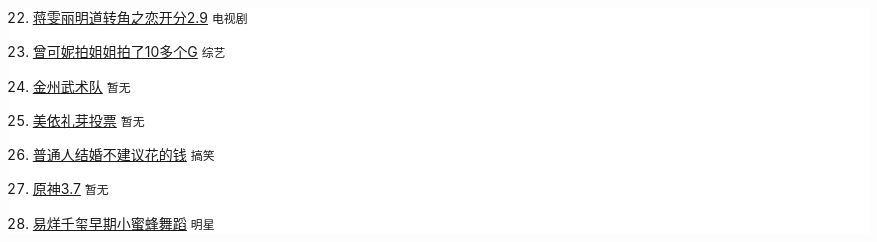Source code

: 22. [蒋雯丽明道转角之恋开分2.9](https://m.weibo.cn/search?containerid=100103type%3D1%26t%3D10%26q%3D%23%E8%92%8B%E9%9B%AF%E4%B8%BD%E6%98%8E%E9%81%93%E8%BD%AC%E8%A7%92%E4%B9%8B%E6%81%8B%E5%BC%80%E5%88%862.9%23&stream_entry_id=31&isnewpage=1&extparam=seat%3D1%26lcate%3D5001%26filter_type%3Drealtimehot%26c_type%3D31%26pos%3D20%26realpos%3D20%26cate%3D5001%26dgr%3D0%26band_rank%3D20%26stream_entry_id%3D31%26q%3D%2523%25E8%2592%258B%25E9%259B%25AF%25E4%25B8%25BD%25E6%2598%258E%25E9%2581%2593%25E8%25BD%25AC%25E8%25A7%2592%25E4%25B9%258B%25E6%2581%258B%25E5%25BC%2580%25E5%2588%25862.9%2523%26flag%3D1%26display_time%3D1683786411%26pre_seqid%3D1683786411927012105151&luicode=10000011&lfid=106003type%3D25%26t%3D3%26disable_hot%3D1%26filter_type%3Drealtimehot) `电视剧` 

23. [曾可妮拍姐姐拍了10多个G](https://m.weibo.cn/search?containerid=100103type%3D1%26t%3D10%26q%3D%23%E6%9B%BE%E5%8F%AF%E5%A6%AE%E6%8B%8D%E5%A7%90%E5%A7%90%E6%8B%8D%E4%BA%8610%E5%A4%9A%E4%B8%AAG%23&stream_entry_id=31&isnewpage=1&extparam=seat%3D1%26lcate%3D5001%26filter_type%3Drealtimehot%26c_type%3D31%26pos%3D21%26realpos%3D21%26cate%3D5001%26dgr%3D0%26band_rank%3D21%26stream_entry_id%3D31%26q%3D%2523%25E6%259B%25BE%25E5%258F%25AF%25E5%25A6%25AE%25E6%258B%258D%25E5%25A7%2590%25E5%25A7%2590%25E6%258B%258D%25E4%25BA%258610%25E5%25A4%259A%25E4%25B8%25AAG%2523%26flag%3D0%26display_time%3D1683786411%26pre_seqid%3D1683786411927012105151&luicode=10000011&lfid=106003type%3D25%26t%3D3%26disable_hot%3D1%26filter_type%3Drealtimehot) `综艺` 

24. [金州武术队](https://m.weibo.cn/search?containerid=100103type%3D1%26t%3D10%26q%3D%23%E9%87%91%E5%B7%9E%E6%AD%A6%E6%9C%AF%E9%98%9F%23&stream_entry_id=31&isnewpage=1&extparam=seat%3D1%26lcate%3D5001%26filter_type%3Drealtimehot%26c_type%3D31%26pos%3D22%26realpos%3D22%26cate%3D5001%26dgr%3D0%26band_rank%3D22%26stream_entry_id%3D31%26q%3D%2523%25E9%2587%2591%25E5%25B7%259E%25E6%25AD%25A6%25E6%259C%25AF%25E9%2598%259F%2523%26flag%3D0%26display_time%3D1683786411%26pre_seqid%3D1683786411927012105151&luicode=10000011&lfid=106003type%3D25%26t%3D3%26disable_hot%3D1%26filter_type%3Drealtimehot) `暂无` 

25. [美依礼芽投票](https://m.weibo.cn/search?containerid=100103type%3D1%26t%3D10%26q%3D%E7%BE%8E%E4%BE%9D%E7%A4%BC%E8%8A%BD%E6%8A%95%E7%A5%A8&stream_entry_id=31&isnewpage=1&extparam=seat%3D1%26lcate%3D5001%26filter_type%3Drealtimehot%26c_type%3D31%26pos%3D23%26realpos%3D23%26cate%3D5001%26dgr%3D0%26band_rank%3D23%26stream_entry_id%3D31%26q%3D%25E7%25BE%258E%25E4%25BE%259D%25E7%25A4%25BC%25E8%258A%25BD%25E6%258A%2595%25E7%25A5%25A8%26flag%3D1%26display_time%3D1683786411%26pre_seqid%3D1683786411927012105151&luicode=10000011&lfid=106003type%3D25%26t%3D3%26disable_hot%3D1%26filter_type%3Drealtimehot) `暂无` 

26. [普通人结婚不建议花的钱](https://m.weibo.cn/search?containerid=100103type%3D1%26t%3D10%26q%3D%23%E6%99%AE%E9%80%9A%E4%BA%BA%E7%BB%93%E5%A9%9A%E4%B8%8D%E5%BB%BA%E8%AE%AE%E8%8A%B1%E7%9A%84%E9%92%B1%23&stream_entry_id=31&isnewpage=1&extparam=seat%3D1%26lcate%3D5001%26filter_type%3Drealtimehot%26c_type%3D31%26pos%3D24%26realpos%3D24%26cate%3D5001%26dgr%3D0%26band_rank%3D24%26stream_entry_id%3D31%26q%3D%2523%25E6%2599%25AE%25E9%2580%259A%25E4%25BA%25BA%25E7%25BB%2593%25E5%25A9%259A%25E4%25B8%258D%25E5%25BB%25BA%25E8%25AE%25AE%25E8%258A%25B1%25E7%259A%2584%25E9%2592%25B1%2523%26flag%3D0%26display_time%3D1683786411%26pre_seqid%3D1683786411927012105151&luicode=10000011&lfid=106003type%3D25%26t%3D3%26disable_hot%3D1%26filter_type%3Drealtimehot) `搞笑` 

27. [原神3.7](https://m.weibo.cn/search?containerid=100103type%3D1%26t%3D10%26q%3D%23%E5%8E%9F%E7%A5%9E3.7%23&stream_entry_id=31&isnewpage=1&extparam=seat%3D1%26lcate%3D5001%26filter_type%3Drealtimehot%26c_type%3D31%26pos%3D25%26realpos%3D25%26cate%3D5001%26dgr%3D0%26band_rank%3D25%26stream_entry_id%3D31%26q%3D%2523%25E5%258E%259F%25E7%25A5%259E3.7%2523%26flag%3D1%26display_time%3D1683786411%26pre_seqid%3D1683786411927012105151&luicode=10000011&lfid=106003type%3D25%26t%3D3%26disable_hot%3D1%26filter_type%3Drealtimehot) `暂无` 

28. [易烊千玺早期小蜜蜂舞蹈](https://m.weibo.cn/search?containerid=100103type%3D1%26t%3D10%26q%3D%23%E6%98%93%E7%83%8A%E5%8D%83%E7%8E%BA%E6%97%A9%E6%9C%9F%E5%B0%8F%E8%9C%9C%E8%9C%82%E8%88%9E%E8%B9%88%23&stream_entry_id=31&isnewpage=1&extparam=seat%3D1%26lcate%3D5001%26filter_type%3Drealtimehot%26c_type%3D31%26pos%3D26%26realpos%3D26%26cate%3D5001%26dgr%3D0%26band_rank%3D26%26stream_entry_id%3D31%26q%3D%2523%25E6%2598%2593%25E7%2583%258A%25E5%258D%2583%25E7%258E%25BA%25E6%2597%25A9%25E6%259C%259F%25E5%25B0%258F%25E8%259C%259C%25E8%259C%2582%25E8%2588%259E%25E8%25B9%2588%2523%26flag%3D1%26display_time%3D1683786411%26pre_seqid%3D1683786411927012105151&luicode=10000011&lfid=106003type%3D25%26t%3D3%26disable_hot%3D1%26filter_type%3Drealtimehot) `明星`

= = = = =

• [Exercise] Copy all records exactly, no images.

• [Solution below]
Source code

: 22. [蒋雯丽明道转角之恋开分2.9](https://m.weibo.cn/search?containerid=100103type%3D1%26t%3D10%26q%3D%23%E8%92%8B%E9%9B%AF%E4%B8%BD%E6%98%8E%E9%81%93%E8%BD%AC%E8%A7%92%E4%B9%8B%E6%81%8B%E5%BC%80%E5%88%862.9%23&stream_entry_id=31&isnewpage=1&extparam=seat%3D1%26lcate%3D5001%26filter_type%3Drealtimehot%26c_type%3D31%26pos%3D20%26realpos%3D20%26cate%3D5001%26dgr%3D0%26band_rank%3D20%26stream_entry_id%3D31%26q%3D%2523%25E8%2592%258B%25E9%259B%25AF%25E4%25B8%25BD%25E6%2598%258E%25E9%2581%2593%25E8%25BD%25AC%25E8%25A7%2592%25E4%25B9%258B%25E6%2581%258B%25E5%25BC%2580%25E5%2588%25862.9%2523%26flag%3D1%26display_time%3D1683786411%26pre_seqid%3D1683786411927012105151&luicode=10000011&lfid=106003type%3D25%26t%3D3%26disable_hot%3D1%26filter_type%3Drealtimehot) `电视剧` 

23. [曾可妮拍姐姐拍了10多个G](https://m.weibo.cn/search?containerid=100103type%3D1%26t%3D10%26q%3D%23%E6%9B%BE%E5%8F%AF%E5%A6%AE%E6%8B%8D%E5%A7%90%E5%A7%90%E6%8B%8D%E4%BA%8610%E5%A4%9A%E4%B8%AAG%23&stream_entry_id=31&isnewpage=1&extparam=seat%3D1%26lcate%3D5001%26filter_type%3Drealtimehot%26c_type%3D31%26pos%3D21%26realpos%3D21%26cate%3D5001%26dgr%3D0%26band_rank%3D21%26stream_entry_id%3D31%26q%3D%2523%25E6%259B%25BE%25E5%258F%25AF%25E5%25A6%25AE%25E6%258B%258D%25E5%25A7%2590%25E5%25A7%2590%25E6%258B%258D%25E4%25BA%258610%25E5%25A4%259A%25E4%25B8%25AAG%2523%26flag%3D0%26display_time%3D1683786411%26pre_seqid%3D1683786411927012105151&luicode=10000011&lfid=106003type%3D25%26t%3D3%26disable_hot%3D1%26filter_type%3Drealtimehot) `综艺` 

24. [金州武术队](https://m.weibo.cn/search?containerid=100103type%3D1%26t%3D10%26q%3D%23%E9%87%91%E5%B7%9E%E6%AD%A6%E6%9C%AF%E9%98%9F%23&stream_entry_id=31&isnewpage=1&extparam=seat%3D1%26lcate%3D5001%26filter_type%3Drealtimehot%26c_type%3D31%26pos%3D22%26realpos%3D22%26cate%3D5001%26dgr%3D0%26band_rank%3D22%26stream_entry_id%3D31%26q%3D%2523%25E9%2587%2591%25E5%25B7%259E%25E6%25AD%25A6%25E6%259C%25AF%25E9%2598%259F%2523%26flag%3D0%26display_time%3D1683786411%26pre_seqid%3D1683786411927012105151&luicode=10000011&lfid=106003type%3D25%26t%3D3%26disable_hot%3D1%26filter_type%3Drealtimehot) `暂无` 

25. [美依礼芽投票](https://m.weibo.cn/search?containerid=100103type%3D1%26t%3D10%26q%3D%E7%BE%8E%E4%BE%9D%E7%A4%BC%E8%8A%BD%E6%8A%95%E7%A5%A8&stream_entry_id=31&isnewpage=1&extparam=seat%3D1%26lcate%3D5001%26filter_type%3Drealtimehot%26c_type%3D31%26pos%3D23%26realpos%3D23%26cate%3D5001%26dgr%3D0%26band_rank%3D23%26stream_entry_id%3D31%26q%3D%25E7%25BE%258E%25E4%25BE%259D%25E7%25A4%25BC%25E8%258A%25BD%25E6%258A%2595%25E7%25A5%25A8%26flag%3D1%26display_time%3D1683786411%26pre_seqid%3D1683786411927012105151&luicode=10000011&lfid=106003type%3D25%26t%3D3%26disable_hot%3D1%26filter_type%3Drealtimehot) `暂无` 

26. [普通人结婚不建议花的钱](https://m.weibo.cn/search?containerid=100103type%3D1%26t%3D10%26q%3D%23%E6%99%AE%E9%80%9A%E4%BA%BA%E7%BB%93%E5%A9%9A%E4%B8%8D%E5%BB%BA%E8%AE%AE%E8%8A%B1%E7%9A%84%E9%92%B1%23&stream_entry_id=31&isnewpage=1&extparam=seat%3D1%26lcate%3D5001%26filter_type%3Drealtimehot%26c_type%3D31%26pos%3D24%26realpos%3D24%26cate%3D5001%26dgr%3D0%26band_rank%3D24%26stream_entry_id%3D31%26q%3D%2523%25E6%2599%25AE%25E9%2580%259A%25E4%25BA%25BA%25E7%25BB%2593%25E5%25A9%259A%25E4%25B8%258D%25E5%25BB%25BA%25E8%25AE%25AE%25E8%258A%25B1%25E7%259A%2584%25E9%2592%25B1%2523%26flag%3D0%26display_time%3D1683786411%26pre_seqid%3D1683786411927012105151&luicode=10000011&lfid=106003type%3D25%26t%3D3%26disable_hot%3D1%26filter_type%3Drealtimehot) `搞笑` 

27. [原神3.7](https://m.weibo.cn/search?containerid=100103type%3D1%26t%3D10%26q%3D%23%E5%8E%9F%E7%A5%9E3.7%23&stream_entry_id=31&isnewpage=1&extparam=seat%3D1%26lcate%3D5001%26filter_type%3Drealtimehot%26c_type%3D31%26pos%3D25%26realpos%3D25%26cate%3D5001%26dgr%3D0%26band_rank%3D25%26stream_entry_id%3D31%26q%3D%2523%25E5%258E%259F%25E7%25A5%259E3.7%2523%26flag%3D1%26display_time%3D1683786411%26pre_seqid%3D1683786411927012105151&luicode=10000011&lfid=106003type%3D25%26t%3D3%26disable_hot%3D1%26filter_type%3Drealtimehot) `暂无` 

28. [易烊千玺早期小蜜蜂舞蹈](https://m.weibo.cn/search?containerid=100103type%3D1%26t%3D10%26q%3D%23%E6%98%93%E7%83%8A%E5%8D%83%E7%8E%BA%E6%97%A9%E6%9C%9F%E5%B0%8F%E8%9C%9C%E8%9C%82%E8%88%9E%E8%B9%88%23&stream_entry_id=31&isnewpage=1&extparam=seat%3D1%26lcate%3D5001%26filter_type%3Drealtimehot%26c_type%3D31%26pos%3D26%26realpos%3D26%26cate%3D5001%26dgr%3D0%26band_rank%3D26%26stream_entry_id%3D31%26q%3D%2523%25E6%2598%2593%25E7%2583%258A%25E5%258D%2583%25E7%258E%25BA%25E6%2597%25A9%25E6%259C%259F%25E5%25B0%258F%25E8%259C%259C%25E8%259C%2582%25E8%2588%259E%25E8%25B9%2588%2523%26flag%3D1%26display_time%3D1683786411%26pre_seqid%3D1683786411927012105151&luicode=10000011&lfid=106003type%3D25%26t%3D3%26disable_hot%3D1%26filter_type%3Drealtimehot) `明星`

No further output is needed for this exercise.